Nesse sentido, se levarmos em conta que apenas 8% das ações trabalhistas são julgadas totalmente improcedentes e que o maior número delas é decidido através de conciliações - possibilidade dificilmente escolhida por um empregador que está diante de uma demanda irreal -, a culpa da suposta sobrecarga da Justiça Trabalhista parece não ter como causa principal esse demandar descompromissado. Ou seja, a lentidão ocasionada pela sobrecarga na Justiça Trabalhista, a partir dos dados apresentados, não parece ter como causa principal o abuso no direito de litigar. Dessa forma, se a solução trazida pela lei inibisse apenas quem demanda de forma irresponsável - sendo, portanto, legítima para resolver o problema a que se propõe - talvez a alegada sobrecarga da Justiça do Trabalho permanecesse. Isso porque, como visto, os dados apresentados indicam um equilíbrio nas decisões judiciais, demonstrando que as ações ajuizadas, ainda que, supostamente, em grande número, têm algum fundamento.
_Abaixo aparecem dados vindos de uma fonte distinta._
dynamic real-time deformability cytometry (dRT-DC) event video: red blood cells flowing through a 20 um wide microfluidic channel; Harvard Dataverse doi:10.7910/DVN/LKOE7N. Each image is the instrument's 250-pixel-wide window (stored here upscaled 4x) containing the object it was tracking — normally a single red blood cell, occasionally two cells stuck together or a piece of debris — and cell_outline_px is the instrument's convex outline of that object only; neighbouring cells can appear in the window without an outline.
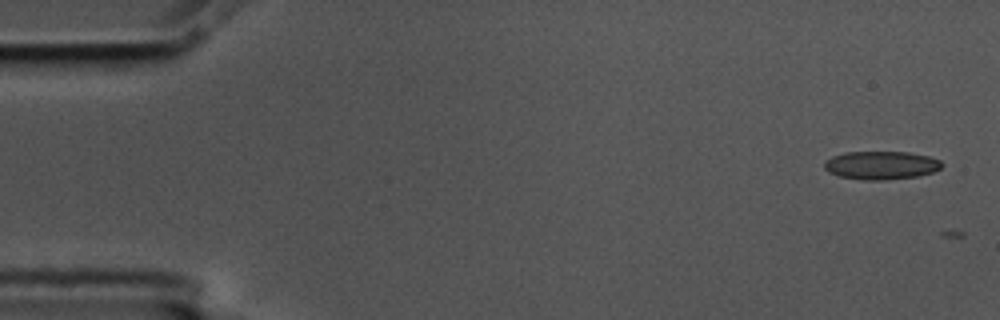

Nesse sentido, a utilização de mecanismos, que simplesmente inibam a propositura de ações, demonstra uma preocupação legislativa em enfrentar apenas as consequências de um problema e não suas causas. Ainda, aqui também é

necessário apontar que a utilização do instituto da litigância de má-fé, próprio para sancionar quem procede de modo temerário, deduz pretensão ou defesa contra texto expresso de lei ou fato incontroverso, altera a verdade dos fatos, provoca incidente manifestamente infundado54, parece mais acertado no objetivo de

sancionar apenas aqueles que procedem dessa forma.

Assim, ainda que no caso da tempestividade haja realmente um indicador de insegurança jurídica a justificar uma conduta Estatal para conformar a problemática, a própria relação entre o demandar descompromissado e a sobrecarga da Justiça Trabalhista parece frágil demais para uma medida que acaba, ao mesmo tempo em que supostamente contribui para a celeridade jurisdicional, restringindo o acesso à Justiça.